Computational Learning Theory

Instructor: Adam Klivans

Course meets Monday and Wednesday at 11:00AM in RLM 6.120

Office Hours: Monday 2-3:30pm in TAY 3.148

Course Description

This course focuses on fundamental theoretical problems from the field of machine learning. We first survey various mathematical frameworks for learning such as Valiant's PAC model, Angluin's model of exact learning, the mistake bounded model, and on-line learning. We then present algorithms for learning concept classes within these models with a strong emphasis on proving bounds on the resources (time, space, sample complexity) required by these algorithms. We also discuss methods for proving the intractability of certain learning tasks and examine the relationship between learning and cryptography. Finally, we will read current research papers in the field; topics include learning with noise, regret bounds, and SVMs. Students will be required to work on an independent project of their choosing (related to either theory or practice).

Tentative Syllabus

Models of Learning: PAC, Exact, On-line, Mistake Bound, and relationships. 1-2 Weeks.

Generalization Error: Occam's Razor, VC-Dimension. 1-2 Weeks.

Learning a Halfspace: Perceptron, Winnow, Boosting-Based Methods, Linear Programming. 2-3 Weeks.

Boosting: Definitions, Weak to Strong Learning, Schapire's Booster, AdaBoost, Boosting with Branching Programs, Smooth Boosting, Applications. 2 Weeks.

Hardness: Relationship to Cryptography. Pseudorandom function generators. 1 week.

Noise: Malicious Noise, Classification Noise. Statistical Queries. 1-2 weeks.

On-line Algorithms: Minimizing Regret. Weighted Majority. 1 week.

Topics: SVMs, regression. 1 week.

Lecture Notes

Introductory Lecture; Outline

Click here for a sample latex template, and click here for the scribe.sty file you will need.

Lecture 1, Mistake bounds, the Winnow algorithm, and the Weighted Majority algorithm.

Lecture 2, Introduction to PAC learning.

Lecture 3, PAC learning continued, Occam's Razor.

Lecture 4, Using Set-Cover, Intro to VC-dimension.

Lecture 5, The VC Theorem.

Lecture 6, Introduction to Learning Halfspaces, Perceptron.

Lecture 7, Perceptron vs. Winnow. Using Winnow to learn halfspaces.

Lecture 8, The Averaging Algorithm for Learning Halfspaces.

Lecture 10, Introduction to Boosting.

Lecture 11, AdaBoost.

Lecture 13, Boosting with Branching Programs.

Grading and Homework

Assignments will include scribe notes, problem sets, and a final project. Grades will be based on performance on these assignments and class participation.

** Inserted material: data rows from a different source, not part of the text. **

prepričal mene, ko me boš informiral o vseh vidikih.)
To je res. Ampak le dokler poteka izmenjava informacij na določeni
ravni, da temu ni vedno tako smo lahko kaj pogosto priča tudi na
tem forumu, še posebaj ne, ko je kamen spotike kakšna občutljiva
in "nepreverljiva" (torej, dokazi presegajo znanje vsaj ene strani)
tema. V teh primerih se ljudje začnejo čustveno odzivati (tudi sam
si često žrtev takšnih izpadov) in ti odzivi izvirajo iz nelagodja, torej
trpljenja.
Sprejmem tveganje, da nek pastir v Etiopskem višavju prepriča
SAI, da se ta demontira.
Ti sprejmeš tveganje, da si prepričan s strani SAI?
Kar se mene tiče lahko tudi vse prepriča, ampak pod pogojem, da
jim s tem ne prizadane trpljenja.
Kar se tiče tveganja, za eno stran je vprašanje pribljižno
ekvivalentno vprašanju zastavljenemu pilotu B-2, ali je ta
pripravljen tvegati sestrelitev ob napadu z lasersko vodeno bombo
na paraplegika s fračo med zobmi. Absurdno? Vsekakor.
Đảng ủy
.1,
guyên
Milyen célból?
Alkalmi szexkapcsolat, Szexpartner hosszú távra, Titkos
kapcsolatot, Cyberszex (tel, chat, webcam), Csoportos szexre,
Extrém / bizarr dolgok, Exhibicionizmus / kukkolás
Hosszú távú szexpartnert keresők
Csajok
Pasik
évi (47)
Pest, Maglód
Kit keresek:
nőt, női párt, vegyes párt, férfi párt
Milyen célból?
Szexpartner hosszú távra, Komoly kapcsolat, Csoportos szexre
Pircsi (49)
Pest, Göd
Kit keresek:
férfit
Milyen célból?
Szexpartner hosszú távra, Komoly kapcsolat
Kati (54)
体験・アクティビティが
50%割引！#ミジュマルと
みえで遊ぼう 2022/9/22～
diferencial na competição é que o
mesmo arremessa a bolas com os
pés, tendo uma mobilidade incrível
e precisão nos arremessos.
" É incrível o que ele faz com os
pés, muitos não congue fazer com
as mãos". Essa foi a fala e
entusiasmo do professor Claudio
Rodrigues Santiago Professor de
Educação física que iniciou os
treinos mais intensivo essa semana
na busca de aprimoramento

Recommended Reading and Background

Mathematical maturity is required. A course in algorithms or complexity is recommended. A prior course in computational learning theory provides more than enough background for this seminar. An Introduction to Computational Learning Theory by Kearns and Vazirani is a good reference book for topics to be covered here.

Links to Additional Reading Material

Additional Notes

Course material may vary depending on student interest.